Camden County Prosecutor Mary Eva Colalillo, Voorhees Police Chief Louis Bordi and Winslow Police Chief Robert Stimelski announced a Wisconsin man has been sentenced to prison for threatening a municipal court judge and filing false liens against that judge and more than two dozen other public officials in Winslow and Voorhees.
Michael G. Rinderele, M/30, of Waukesha, Wis., received a five-year term of imprisonment on Oct. 3 from Superior Court Judge Samuel D. Natal.
Rinderele pleaded guilty in August to one count of 3rd degree Threats and Other Improper Influence in Official and Political Matters and four counts of 4th degree Retaliation Against a Public Official for Past Official Conduct.

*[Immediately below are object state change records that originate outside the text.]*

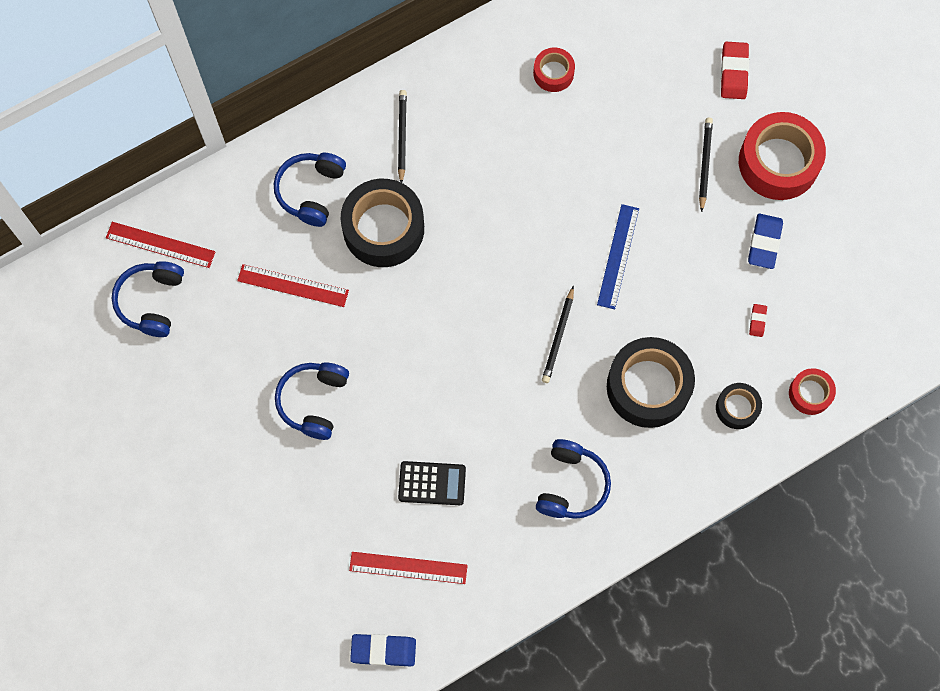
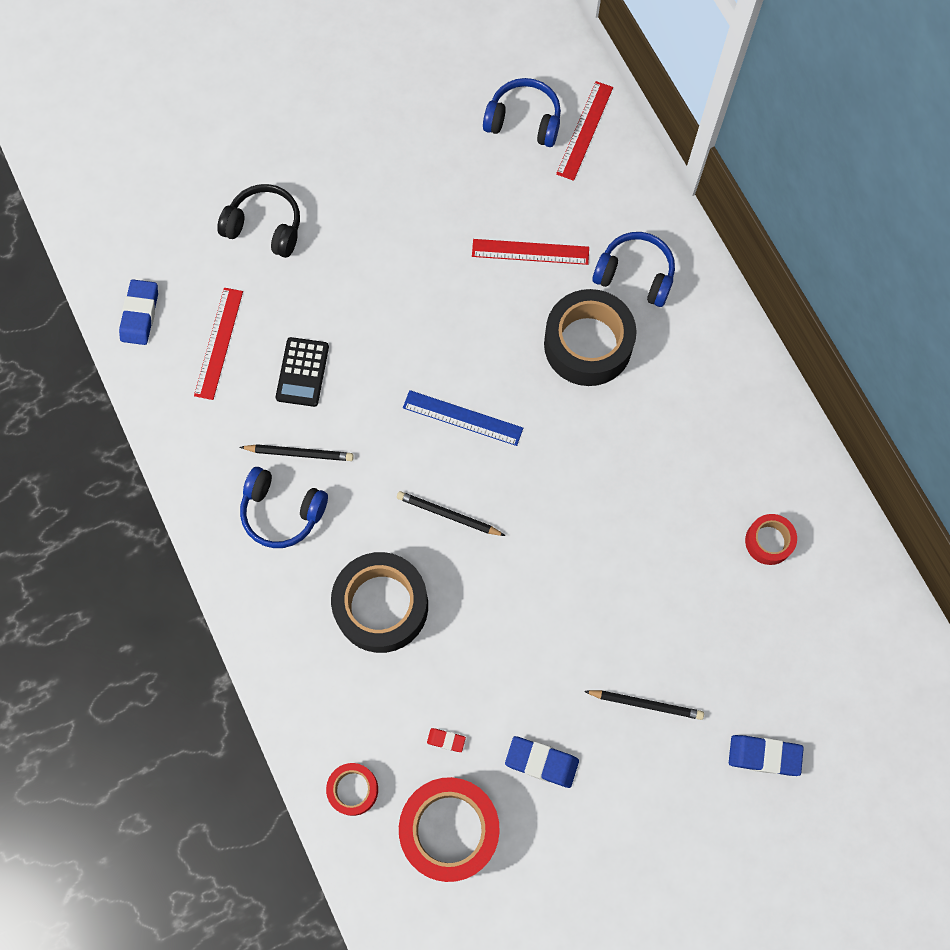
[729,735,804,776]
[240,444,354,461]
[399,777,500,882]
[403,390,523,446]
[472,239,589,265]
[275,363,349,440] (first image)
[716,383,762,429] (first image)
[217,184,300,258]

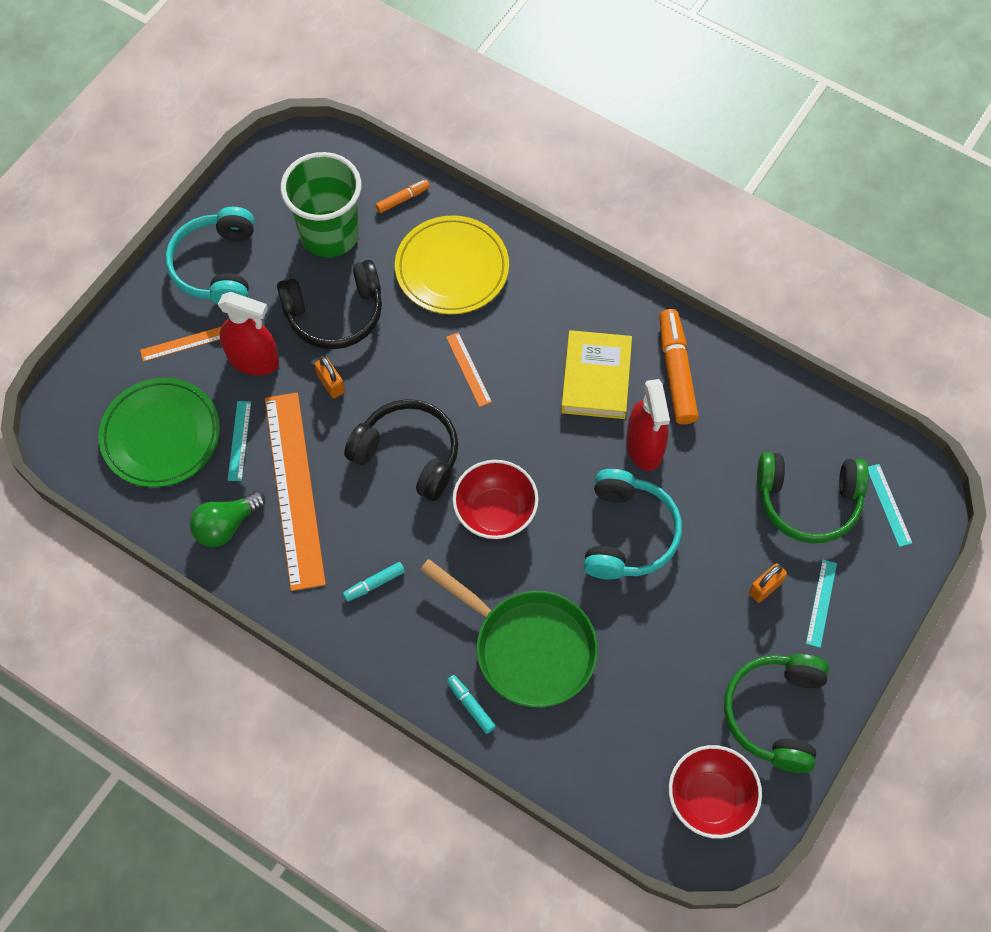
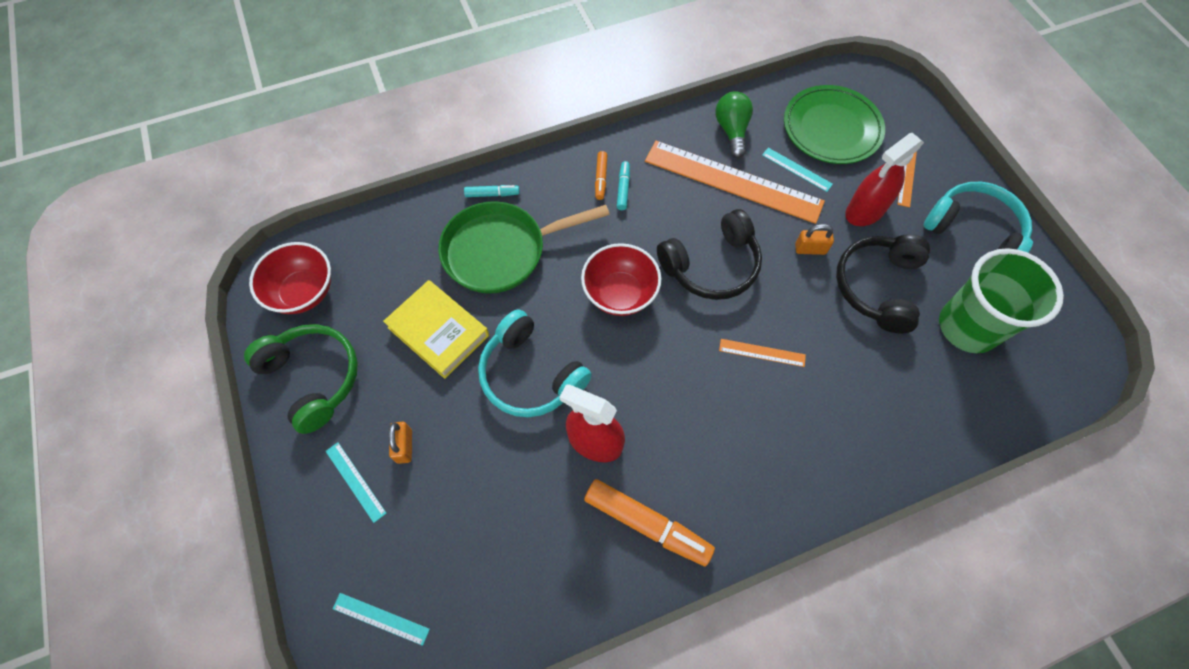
[595,151,607,200]
[395,215,509,314] (first image)
[383,280,489,379]
[757,452,869,543] (first image)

Under his plea, Rinderele admitted he threatened a Voorhees Township Municipal Court Judge due to traffic offenses filed against Rinderele’s common-law wife, Joann Ellis.
Rinderele emailed the judge on September 26, 2013, stating that he would financially ruin the judge if charges against Ellis weren’t dropped. He then filed fraudulent commercial liens against the judge and 27 other public officials in Voorhees and Winslow, including court staff and police personnel.
Rinderele identified with the Sovereign Citizen Movement, whose members advocate recognizing only common law and argue federal, state and municipal codes have no authority over them. The Federal Bureau of Investigation lists the Sovereign Citizen Movement as an extremist domestic terrorist threat.
Sovereign Citizens attempt to use bureaucratic processes to engage in “paper terrorism” and commonly use the type of fraudulent commercial liens filed by Rinderele as a form of harassment. These liens were filed without supporting evidence of a debt and can damage the credit rating of the victims.
During sentencing, Assistant Prosecutor Nevan Soumilas stated: “When this type of conduct particularly liens are placed against a public official or public employee it does have the potential to substantially limit their ability to conduct their finances which everyone has the right to do.”
“I know the federal government has a statute that categorizes this as ‘paper terrorism’ and the state statute does not, and perhaps the state will move in that direction,” she added.
In support of the recommended sentence, Soumilas argued that “a substantial sentence such as this one will reflect the seriousness of this offense.”
In addition to his prison term, Rinderele was ordered to pay more than $600 in fines and have no contact with the public officials he victimized, as well as any member of their families or households.
Rinderele also pleaded guilty to Eluding in Pennsylvania earlier this summer and received probation in Dauphin County, Pa.